*Records for the task*.
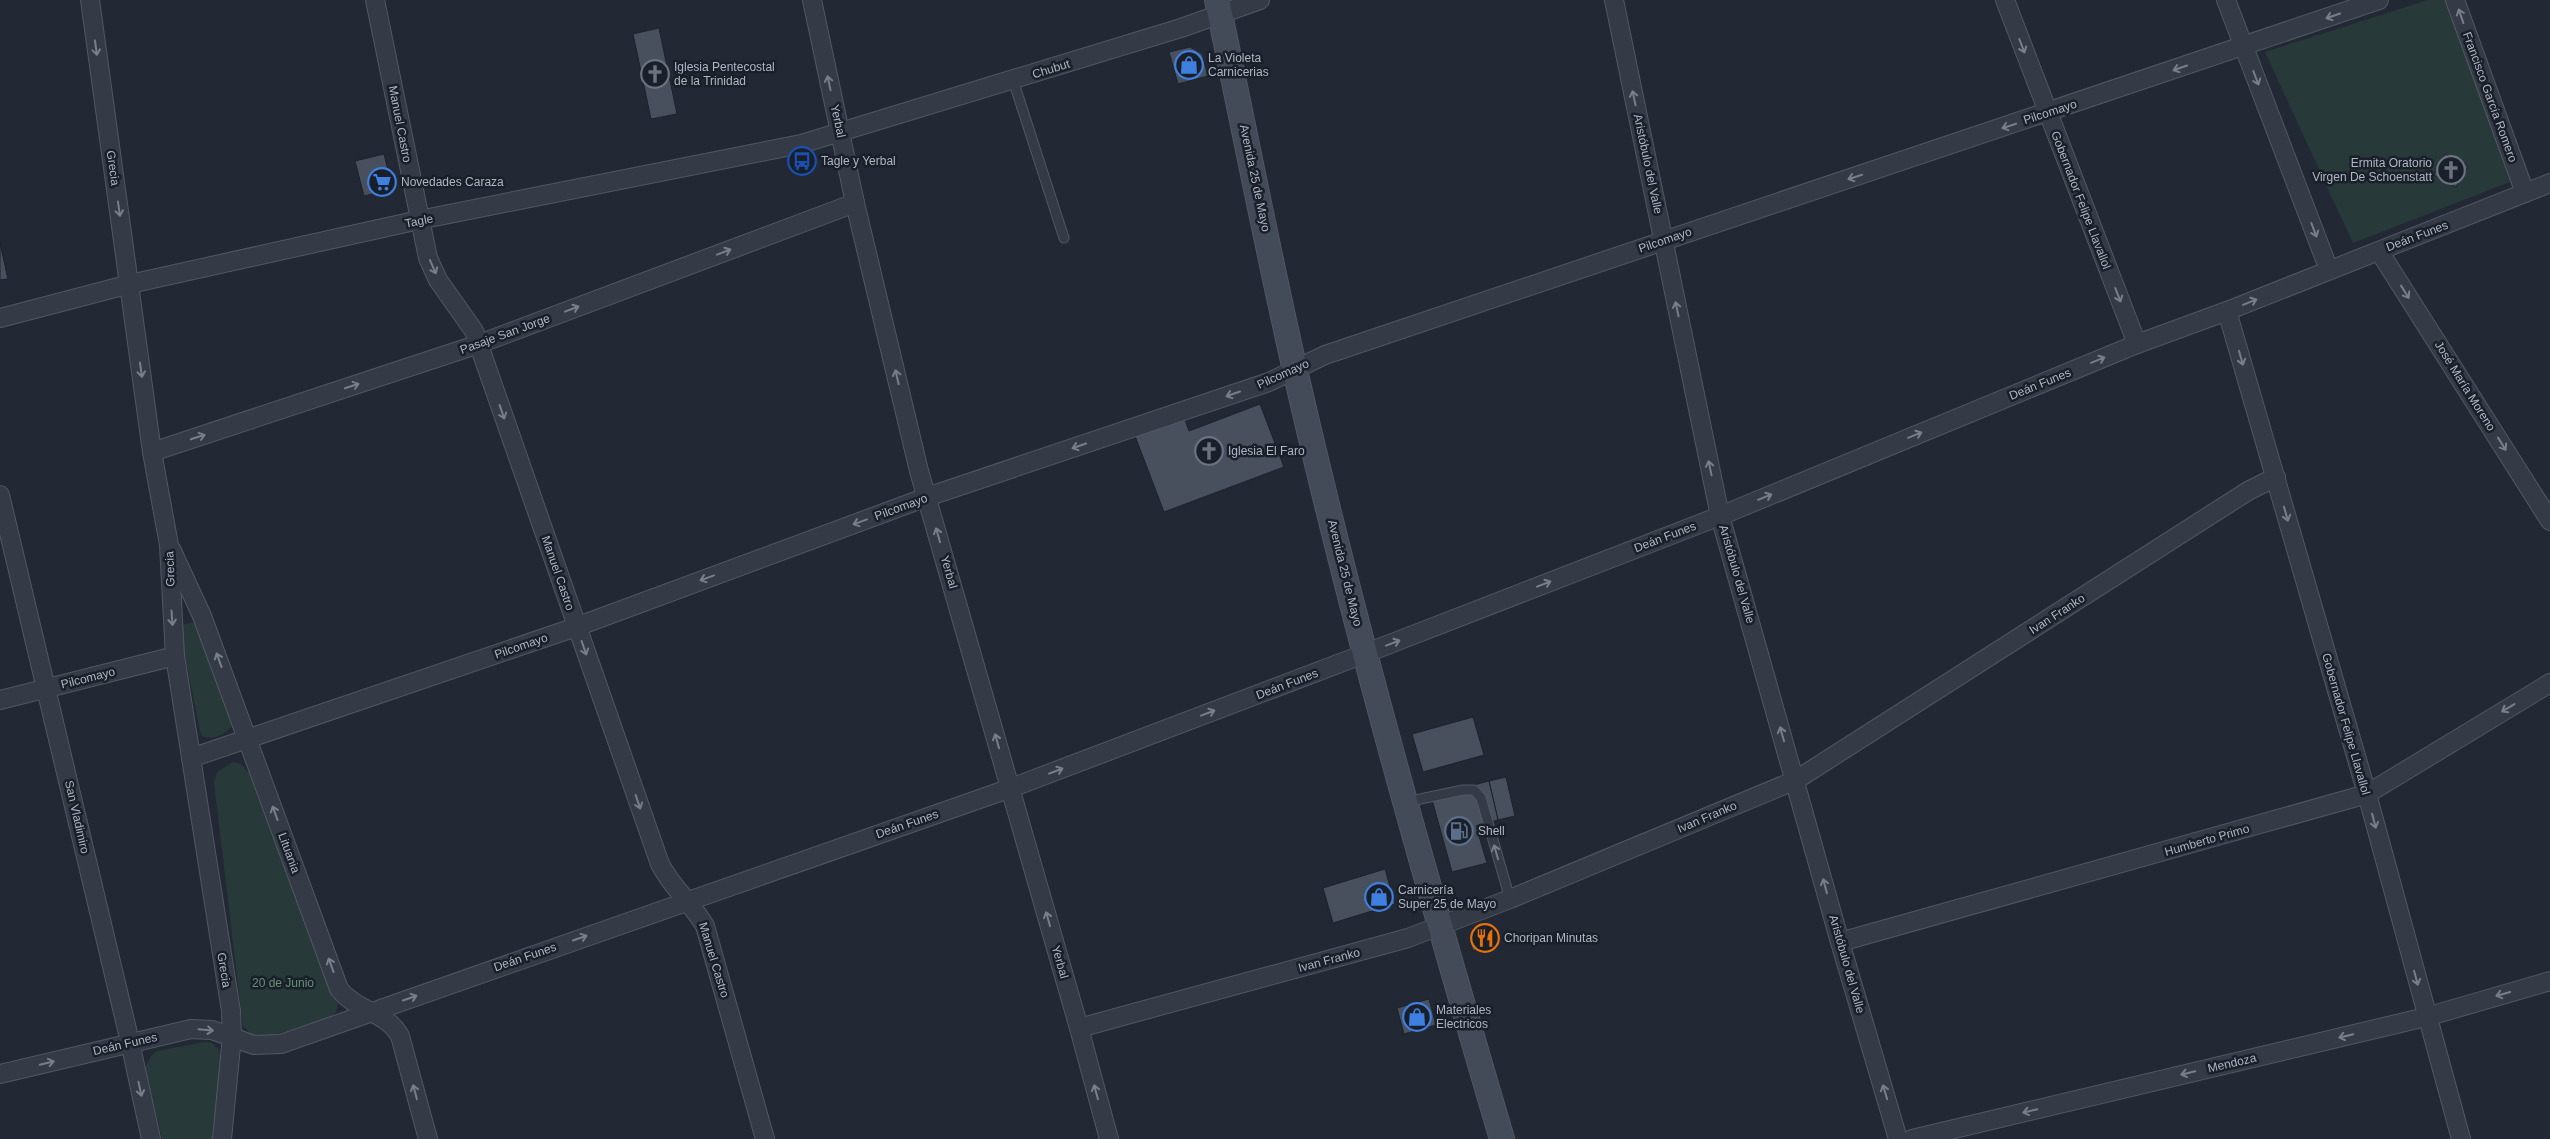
<svg xmlns="http://www.w3.org/2000/svg" width="2550" height="1139" viewBox="0 0 2550 1139" font-family="Helvetica,sans-serif">
  <rect width="100%" height="100%" fill="#222935"/>
  <g fill="#28393a">
    <path d="M2428,0H2448L2510,182L2353,243L2265,52Z"/>
    <path d="M193,622L200,628L232,726C223,736 214,740 202,736L200,731L180,631L183,625Z"/>
    <path d="M233,762L241,764L249,773L338,1004L336,1012L328,1018L267,1037L253,1035L243,1027L214,782L217,772Z"/>
    <path d="M205,1042L212,1043L219,1050L221,1060L212,1139H162L145,1068L151,1056L157,1051Z"/>
  </g>
  <g fill="#48505e" stroke="#1c222c">
    <path d="M659,28L677,114L651,119L633,34Z"/>
    <path d="M1190,47L1202,54L1208,76L1178,84L1169,52Z"/>
    <path d="M384,154L390,179L386,191L364,196L355,161Z"/>
    <path d="M2445,154L2468,166L2456,187L2434,175Z"/>
    <path d="M0,243L8,279L0,280Z"/>
    <path d="M1260,404L1284,467L1164,512L1135,436L1184,417L1189,431Z"/>
    <path d="M1473,717L1484,755L1423,772L1412,734Z"/>
    <path d="M1506,777L1515,816L1498,820L1489,781Z"/>
    <path d="M1489,781L1498,820L1476,826L1487,863L1452,872L1431,796Z"/>
    <path d="M1385,869L1395,904L1333,923L1323,888Z"/>
    <path d="M1494,925L1500,941L1473,951L1470,942L1471,935L1476,931Z"/>
    <path d="M1429,999L1436,1025L1404,1034L1397,1008Z"/>
  </g>
  <g fill="none" stroke-linecap="round" stroke-linejoin="round">
    <defs>
      <g id="lane">
        <path d="M1013,80L1064,238"/>
        <path d="M1406,802L1463,790H1474L1481,798L1510,899"/>
      </g>
      <g id="street">
        <path d="M90,0L152,452L169,545L175,656L231,1011L232,1036L222,1139"/>
        <path d="M375,0L428,258L438,280L474,331L660,864C672,888 692,903 705,926L765,1139"/>
        <path d="M812,0L855,203L919,471L1079,1028L1109,1139"/>
        <path d="M1614,0L1720,516L1840,942L1898,1139"/>
        <path d="M2005,0L2137,344"/>
        <path d="M2226,0L2329,270"/>
        <path d="M2455,0L2525,193"/>
        <path d="M2379,251L2550,521"/>
        <path d="M2227,311L2367,794L2461,1139"/>
        <path d="M0,318L130,284L419,220L801,144L1181,28L1260,0"/>
        <path d="M152,452L479,344L855,203"/>
        <path d="M0,495L130,1042L151,1139"/>
        <path d="M172,551L202,616L339,989C356,1011 387,1012 400,1036L428,1139"/>
        <path d="M0,700L175,656"/>
        <path d="M191,758L576,627L927,497L1269,382L1325,355L2379,0"/>
        <path d="M1840,942L2367,794L2550,683"/>
        <path d="M1079,1028L1408,938L1510,899L1796,780L2248,491L2276,477"/>
        <path d="M0,1074L191,1029L212,1030L254,1045L281,1044L1011,788L1364,654L1720,516L2137,344L2227,311L2550,183"/>
        <path d="M1912,1139L2426,1017L2550,981"/>
      </g>
      <path id="secondary" d="M1217,0C1243,123 1267,247 1295,370C1354,629 1427,884 1502,1139"/>
    </defs>
    <use href="#lane" stroke="#525863" stroke-width="11"/>
    <use href="#street" stroke="#525863" stroke-width="20"/>
    <use href="#secondary" stroke="#525863" stroke-width="26"/>
    <use href="#lane" stroke="#353b46" stroke-width="9"/>
    <use href="#street" stroke="#353b46" stroke-width="18"/>
    <use href="#secondary" stroke="#434a58" stroke-width="24"/>
  </g>
  <defs><path id="oneway-shaft" d="M-6 0H5M1.5-3L5.5 0L1.5 3" fill="none" stroke-width="1.6" stroke-linecap="round" stroke-linejoin="round" transform="scale(1.25)"/></defs>
  <g stroke="#787e8a">
    <use href="#oneway-shaft" transform="translate(2333 16) rotate(161)"/>
    <use href="#oneway-shaft" transform="translate(2461 16) rotate(-109)"/>
    <use href="#oneway-shaft" transform="translate(2022 46) rotate(69)"/>
    <use href="#oneway-shaft" transform="translate(96 48) rotate(82)"/>
    <use href="#oneway-shaft" transform="translate(2180 68) rotate(161)"/>
    <use href="#oneway-shaft" transform="translate(2256 78) rotate(69)"/>
    <use href="#oneway-shaft" transform="translate(829 83) rotate(-102)"/>
    <use href="#oneway-shaft" transform="translate(1634 98) rotate(-102)"/>
    <use href="#oneway-shaft" transform="translate(2009 126) rotate(162)"/>
    <use href="#oneway-shaft" transform="translate(1855 177) rotate(162)"/>
    <use href="#oneway-shaft" transform="translate(119 209) rotate(82)"/>
    <use href="#oneway-shaft" transform="translate(2314 230) rotate(69)"/>
    <use href="#oneway-shaft" transform="translate(724 252) rotate(-21)"/>
    <use href="#oneway-shaft" transform="translate(433 267) rotate(66)"/>
    <use href="#oneway-shaft" transform="translate(2405 292) rotate(58)"/>
    <use href="#oneway-shaft" transform="translate(2118 295) rotate(69)"/>
    <use href="#oneway-shaft" transform="translate(2250 302) rotate(-22)"/>
    <use href="#oneway-shaft" transform="translate(572 309) rotate(-21)"/>
    <use href="#oneway-shaft" transform="translate(1677 309) rotate(-102)"/>
    <use href="#oneway-shaft" transform="translate(2241 358) rotate(74)"/>
    <use href="#oneway-shaft" transform="translate(2098 360) rotate(-22)"/>
    <use href="#oneway-shaft" transform="translate(141 370) rotate(82)"/>
    <use href="#oneway-shaft" transform="translate(897 377) rotate(-103)"/>
    <use href="#oneway-shaft" transform="translate(352 386) rotate(-18)"/>
    <use href="#oneway-shaft" transform="translate(1233 394) rotate(161)"/>
    <use href="#oneway-shaft" transform="translate(502 412) rotate(71)"/>
    <use href="#oneway-shaft" transform="translate(1915 435) rotate(-22)"/>
    <use href="#oneway-shaft" transform="translate(198 437) rotate(-18)"/>
    <use href="#oneway-shaft" transform="translate(2502 444) rotate(58)"/>
    <use href="#oneway-shaft" transform="translate(1079 446) rotate(161)"/>
    <use href="#oneway-shaft" transform="translate(1710 468) rotate(-102)"/>
    <use href="#oneway-shaft" transform="translate(1765 497) rotate(-22)"/>
    <use href="#oneway-shaft" transform="translate(2286 514) rotate(74)"/>
    <use href="#oneway-shaft" transform="translate(860 522) rotate(160)"/>
    <use href="#oneway-shaft" transform="translate(938 535) rotate(-106)"/>
    <use href="#oneway-shaft" transform="translate(707 578) rotate(160)"/>
    <use href="#oneway-shaft" transform="translate(1544 584) rotate(-21)"/>
    <use href="#oneway-shaft" transform="translate(172 618) rotate(86)"/>
    <use href="#oneway-shaft" transform="translate(1393 643) rotate(-21)"/>
    <use href="#oneway-shaft" transform="translate(584 648) rotate(71)"/>
    <use href="#oneway-shaft" transform="translate(219 660) rotate(-110)"/>
    <use href="#oneway-shaft" transform="translate(2508 708) rotate(149)"/>
    <use href="#oneway-shaft" transform="translate(1208 713) rotate(-21)"/>
    <use href="#oneway-shaft" transform="translate(1782 734) rotate(-106)"/>
    <use href="#oneway-shaft" transform="translate(997 741) rotate(-106)"/>
    <use href="#oneway-shaft" transform="translate(1056 771) rotate(-21)"/>
    <use href="#oneway-shaft" transform="translate(638 802) rotate(71)"/>
    <use href="#oneway-shaft" transform="translate(275 813) rotate(-110)"/>
    <use href="#oneway-shaft" transform="translate(2374 821) rotate(75)"/>
    <use href="#oneway-shaft" transform="translate(1496 852) rotate(-106)"/>
    <use href="#oneway-shaft" transform="translate(1825 886) rotate(-105)"/>
    <use href="#oneway-shaft" transform="translate(1048 919) rotate(-106)"/>
    <use href="#oneway-shaft" transform="translate(580 938) rotate(-19)"/>
    <use href="#oneway-shaft" transform="translate(331 965) rotate(-110)"/>
    <use href="#oneway-shaft" transform="translate(2416 978) rotate(75)"/>
    <use href="#oneway-shaft" transform="translate(2503 994) rotate(164)"/>
    <use href="#oneway-shaft" transform="translate(410 998) rotate(-19)"/>
    <use href="#oneway-shaft" transform="translate(206 1030) rotate(5)"/>
    <use href="#oneway-shaft" transform="translate(2346 1036) rotate(167)"/>
    <use href="#oneway-shaft" transform="translate(47 1063) rotate(-14)"/>
    <use href="#oneway-shaft" transform="translate(2188 1073) rotate(167)"/>
    <use href="#oneway-shaft" transform="translate(140 1089) rotate(78)"/>
    <use href="#oneway-shaft" transform="translate(415 1092) rotate(-105)"/>
    <use href="#oneway-shaft" transform="translate(1096 1092) rotate(-105)"/>
    <use href="#oneway-shaft" transform="translate(1885 1092) rotate(-107)"/>
    <use href="#oneway-shaft" transform="translate(2030 1111) rotate(167)"/>
  </g>
  <defs>
    <symbol id="shop-ring" viewBox="-11 -11 22 22"><circle r="9.5" fill="#1a202a" stroke="#3f7fe0" stroke-width="1.5"/><path d="M-5-2.5h2.3a2.7 3.5 0 0 1 5.4 0H5L5.5 6h-11ZM-1.5-2.5h3a1.5 2.3 0 0 0-3 0Z" fill="#3f7fe0"/></symbol>
    <symbol id="church-ring" viewBox="-11 -11 22 22"><circle r="9.5" fill="#1a202a" stroke="#6b7280" stroke-width="1.5"/><path d="M-1.2-6h2.4v3.5h3.3v2.4h-3.3V6h-2.4V-.1h-3.3v-2.4h3.3Z" fill="#6b7280"/></symbol>
    <symbol id="bus-ring" viewBox="-11 -11 22 22"><circle r="9.5" fill="#1a202a" stroke="#1a4fb4" stroke-width="1.5"/><path d="M-5-6H5V4H4V6H2V4H-2V6H-4V4H-5ZM-3.5-4V0h7V-4ZM-3.5 1.2v1.5H-2V1.2ZM2 1.2v1.5H3.5V1.2Z" fill="#1a4fb4"/></symbol>
    <symbol id="supermarket-ring" viewBox="-11 -11 22 22"><circle r="9.5" fill="#1a202a" stroke="#3f7fe0" stroke-width="1.5"/><path d="M-6-5.5h2.5l.6 2H6L4.5 2H-2.5L-4.4-4H-6ZM-1.5 3.2a1.3 1.3 0 1 0 .1 0ZM3 3.2a1.3 1.3 0 1 0 .1 0Z" fill="#3f7fe0"/></symbol>
    <symbol id="fuel-ring" viewBox="-11 -11 22 22"><circle r="9.5" fill="#1a202a" stroke="#5c6f8a" stroke-width="1.5"/><path d="M-5.5-6h7V0h2V4h1.3V-2.5L3-4.5l.8-.8L6-3V5H2.5V1h-1V6h-7ZM-4.2-4.7v3.2H.2V-4.7Z" fill="#5c6f8a"/></symbol>
    <symbol id="restaurant-ring" viewBox="-11 -11 22 22"><circle r="9.5" fill="#1a202a" stroke="#e8710a" stroke-width="1.5"/><path d="M-5-6h1v4h1v-4h1v4h1v-4h1v5L-1.5 .5V6h-2V.5L-5-1ZM5-6V6H3V1.5H1.5Q1.5-4 5-6Z" fill="#e8710a"/></symbol>
  </defs>
  <g fill-rule="evenodd">
    <use href="#shop-ring" x="1173" y="49" width="32" height="32"/>
    <use href="#church-ring" x="639" y="58" width="32" height="32"/>
    <use href="#bus-ring" x="786" y="145" width="32" height="32"/>
    <use href="#church-ring" x="2435" y="154" width="32" height="32"/>
    <use href="#supermarket-ring" x="366" y="166" width="32" height="32"/>
    <use href="#church-ring" x="1193" y="435" width="32" height="32"/>
    <use href="#fuel-ring" x="1443" y="815" width="32" height="32"/>
    <use href="#shop-ring" x="1363" y="881" width="32" height="32"/>
    <use href="#restaurant-ring" x="1469" y="922" width="32" height="32"/>
    <use href="#shop-ring" x="1401" y="1001" width="32" height="32"/>
  </g>
  <g text-anchor="middle" stroke-width="5" stroke-linejoin="round" paint-order="stroke">
    <g font-size="12" fill="#afb5c2" stroke="#1a202a" text-anchor="start">
      <text x="1208" y="62">La Violeta<tspan x="1208" dy="14">Carnicerias</tspan></text>
      <text x="674" y="71">Iglesia Pentecostal<tspan x="674" dy="14">de la Trinidad</tspan></text>
      <text x="821" y="165">Tagle y Yerbal</text>
      <text x="2432" y="167" text-anchor="end">Ermita Oratorio<tspan x="2432" dy="14">Virgen De Schoenstatt</tspan></text>
      <text x="401" y="186">Novedades Caraza</text>
      <text x="1228" y="455">Iglesia El Faro</text>
      <text x="1478" y="835">Shell</text>
      <text x="1398" y="894">Carnicería<tspan x="1398" dy="14">Super 25 de Mayo</tspan></text>
      <text x="1504" y="942">Choripan Minutas</text>
      <text x="1436" y="1014">Materiales<tspan x="1436" dy="14">Electricos</tspan></text>
    </g>
    <g font-size="12" fill="#afb5c2" stroke="#1a202a">
      <text transform="translate(1051 69) rotate(-17)" y="4">Chubut</text>
      <text transform="translate(2490 97) rotate(70)" y="4">Francisco García Romero</text>
      <text transform="translate(2050 112) rotate(-18)" y="4">Pilcomayo</text>
      <text transform="translate(838 121) rotate(78)" y="4">Yerbal</text>
      <text transform="translate(400 124) rotate(79)" y="4">Manuel Castro</text>
      <text transform="translate(1648 164) rotate(78)" y="4">Aristóbulo del Valle</text>
      <text transform="translate(113 168) rotate(82)" y="4">Grecia</text>
      <text transform="translate(1255 178) rotate(78)" y="4">Avenida 25 de Mayo</text>
      <text transform="translate(2081 200) rotate(69)" y="4">Gobernador Felipe Llavallol</text>
      <text transform="translate(419 221) rotate(-11)" y="4">Tagle</text>
      <text transform="translate(2417 236) rotate(-21)" y="4">Deán Funes</text>
      <text transform="translate(1665 240) rotate(-19)" y="4">Pilcomayo</text>
      <text transform="translate(505 334) rotate(-20)" y="4">Pasaje San Jorge</text>
      <text transform="translate(1283 374) rotate(-24)" y="4">Pilcomayo</text>
      <text transform="translate(2040 384) rotate(-22)" y="4">Deán Funes</text>
      <text transform="translate(2465 386) rotate(58)" y="4">José María Moreno</text>
      <text transform="translate(901 507) rotate(-20)" y="4">Pilcomayo</text>
      <text transform="translate(1665 537) rotate(-21)" y="4">Deán Funes</text>
      <text transform="translate(170 569) rotate(-92)" y="4">Grecia</text>
      <text transform="translate(949 572) rotate(74)" y="4">Yerbal</text>
      <text transform="translate(558 573) rotate(71)" y="4">Manuel Castro</text>
      <text transform="translate(1345 573) rotate(76)" y="4">Avenida 25 de Mayo</text>
      <text transform="translate(1737 574) rotate(74)" y="4">Aristóbulo del Valle</text>
      <text transform="translate(2057 614) rotate(-33)" y="4">Ivan Franko</text>
      <text transform="translate(521 646) rotate(-19)" y="4">Pilcomayo</text>
      <text transform="translate(88 678) rotate(-14)" y="4">Pilcomayo</text>
      <text transform="translate(1287 684) rotate(-21)" y="4">Deán Funes</text>
      <text transform="translate(2346 724) rotate(74)" y="4">Gobernador Felipe Llavallol</text>
      <text transform="translate(77 817) rotate(77)" y="4">San Vladimiro</text>
      <text transform="translate(1707 817) rotate(-23)" y="4">Ivan Franko</text>
      <text transform="translate(907 824) rotate(-19)" y="4">Deán Funes</text>
      <text transform="translate(2207 840) rotate(-16)" y="4">Humberto Primo</text>
      <text transform="translate(289 853) rotate(70)" y="4">Lituania</text>
      <text transform="translate(525 957) rotate(-19)" y="4">Deán Funes</text>
      <text transform="translate(714 960) rotate(73)" y="4">Manuel Castro</text>
      <text transform="translate(1329 960) rotate(-15)" y="4">Ivan Franko</text>
      <text transform="translate(1060 962) rotate(74)" y="4">Yerbal</text>
      <text transform="translate(1847 964) rotate(74)" y="4">Aristóbulo del Valle</text>
      <text transform="translate(224 970) rotate(81)" y="4">Grecia</text>
      <text transform="translate(125 1044) rotate(-13)" y="4">Deán Funes</text>
      <text transform="translate(2232 1063) rotate(-13)" y="4">Mendoza</text>
    </g>
    <g font-size="12" fill="#699075" stroke="#1a202a">
      <text x="283" y="987">20 de Junio</text>
    </g>
  </g>
</svg>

*Problem statement*. Scan the data above. Return every line with "Castro" in it.

*Output of the task*.
      <text transform="translate(400 124) rotate(79)" y="4">Manuel Castro</text>
      <text transform="translate(558 573) rotate(71)" y="4">Manuel Castro</text>
      <text transform="translate(714 960) rotate(73)" y="4">Manuel Castro</text>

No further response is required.